10. “Butch 4 Butch” by Rio Romeo
As the song implies, this is a love story between two butch girls. However, this song details the closeted experience. Still, the journey is treacherous and, at points, toxic. Lines like “I sing her songs in my garage” and descriptions of the sunset remind me of growing up in the suburbs. That setting and lines like, “But we just laugh cause what was that we can’t take ourselves seriously,” help this song resonate with me.
“I like this song because it was one I started listening to when I started to come to terms with myself and it also details this wlw relationship in a sort of creepy and unromantic way especially in the very first verses,” University of Iowa sophomore Amber Taggart said.
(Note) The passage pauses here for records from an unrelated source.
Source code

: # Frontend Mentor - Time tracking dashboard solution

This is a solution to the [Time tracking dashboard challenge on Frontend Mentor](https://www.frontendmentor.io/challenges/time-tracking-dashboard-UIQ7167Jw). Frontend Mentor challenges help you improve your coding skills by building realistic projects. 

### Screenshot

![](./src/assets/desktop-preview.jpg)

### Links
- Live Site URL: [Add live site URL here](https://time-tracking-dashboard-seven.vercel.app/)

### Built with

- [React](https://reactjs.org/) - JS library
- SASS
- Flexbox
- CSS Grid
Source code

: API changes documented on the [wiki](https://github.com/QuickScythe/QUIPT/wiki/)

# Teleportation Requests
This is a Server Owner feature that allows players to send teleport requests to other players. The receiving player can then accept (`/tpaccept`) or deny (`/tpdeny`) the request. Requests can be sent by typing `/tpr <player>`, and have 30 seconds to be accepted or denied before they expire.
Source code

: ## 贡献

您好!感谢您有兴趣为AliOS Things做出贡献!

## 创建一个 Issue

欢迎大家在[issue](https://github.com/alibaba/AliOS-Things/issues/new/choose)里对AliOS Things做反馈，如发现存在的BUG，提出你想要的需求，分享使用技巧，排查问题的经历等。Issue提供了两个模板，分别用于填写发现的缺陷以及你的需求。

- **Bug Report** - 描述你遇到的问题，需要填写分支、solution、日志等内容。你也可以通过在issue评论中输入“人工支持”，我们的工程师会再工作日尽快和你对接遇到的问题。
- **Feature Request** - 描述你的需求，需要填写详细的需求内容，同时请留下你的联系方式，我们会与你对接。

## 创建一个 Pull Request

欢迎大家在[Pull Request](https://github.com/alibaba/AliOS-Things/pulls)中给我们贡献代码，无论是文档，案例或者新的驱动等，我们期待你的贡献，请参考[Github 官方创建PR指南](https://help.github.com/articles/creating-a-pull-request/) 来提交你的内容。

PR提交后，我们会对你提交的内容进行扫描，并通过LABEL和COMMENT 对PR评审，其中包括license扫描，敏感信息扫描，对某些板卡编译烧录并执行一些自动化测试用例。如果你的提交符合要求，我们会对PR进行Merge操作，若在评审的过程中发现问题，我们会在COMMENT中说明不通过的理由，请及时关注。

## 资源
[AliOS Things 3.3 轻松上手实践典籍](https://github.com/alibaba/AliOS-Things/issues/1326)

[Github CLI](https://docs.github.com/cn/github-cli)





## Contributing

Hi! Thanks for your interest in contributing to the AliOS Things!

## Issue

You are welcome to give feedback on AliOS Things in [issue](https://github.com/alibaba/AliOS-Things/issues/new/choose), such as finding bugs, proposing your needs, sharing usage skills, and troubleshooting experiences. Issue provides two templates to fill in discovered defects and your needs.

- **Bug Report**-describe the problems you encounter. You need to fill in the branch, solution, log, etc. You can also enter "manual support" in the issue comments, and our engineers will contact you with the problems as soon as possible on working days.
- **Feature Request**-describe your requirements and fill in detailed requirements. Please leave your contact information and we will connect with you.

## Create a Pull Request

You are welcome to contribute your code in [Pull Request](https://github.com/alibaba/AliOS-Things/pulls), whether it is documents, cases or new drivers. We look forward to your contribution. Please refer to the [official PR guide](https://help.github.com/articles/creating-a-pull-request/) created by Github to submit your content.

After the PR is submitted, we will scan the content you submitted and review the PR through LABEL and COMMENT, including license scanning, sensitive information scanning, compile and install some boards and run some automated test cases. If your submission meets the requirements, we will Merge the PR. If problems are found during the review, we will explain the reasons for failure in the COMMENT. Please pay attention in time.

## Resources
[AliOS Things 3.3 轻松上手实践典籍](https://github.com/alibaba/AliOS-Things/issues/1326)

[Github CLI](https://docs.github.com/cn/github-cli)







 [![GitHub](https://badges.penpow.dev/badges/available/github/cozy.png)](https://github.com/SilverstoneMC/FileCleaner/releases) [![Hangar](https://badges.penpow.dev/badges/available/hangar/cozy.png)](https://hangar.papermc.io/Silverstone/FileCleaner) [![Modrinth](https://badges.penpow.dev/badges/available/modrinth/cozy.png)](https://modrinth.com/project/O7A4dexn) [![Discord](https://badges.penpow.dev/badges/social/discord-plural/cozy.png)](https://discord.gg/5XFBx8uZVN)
The first verse, “My sweetheart’s piano is rat filled, and mine is infested with bugs. The music we make is unnatural, but it sounds just like falling in love,” certainly begins the song on an eerie note. However, my favorite lyric has to be, “But I can’t let her see me swoon, or else she will think I am weak.” Still, unlike other songs on this list, there is a concluding implication that things might work out. The concluding line, “But I can’t let her see me swoon, or else she will think I am sweet,” shows the growth in their relationship. It implies something mutual.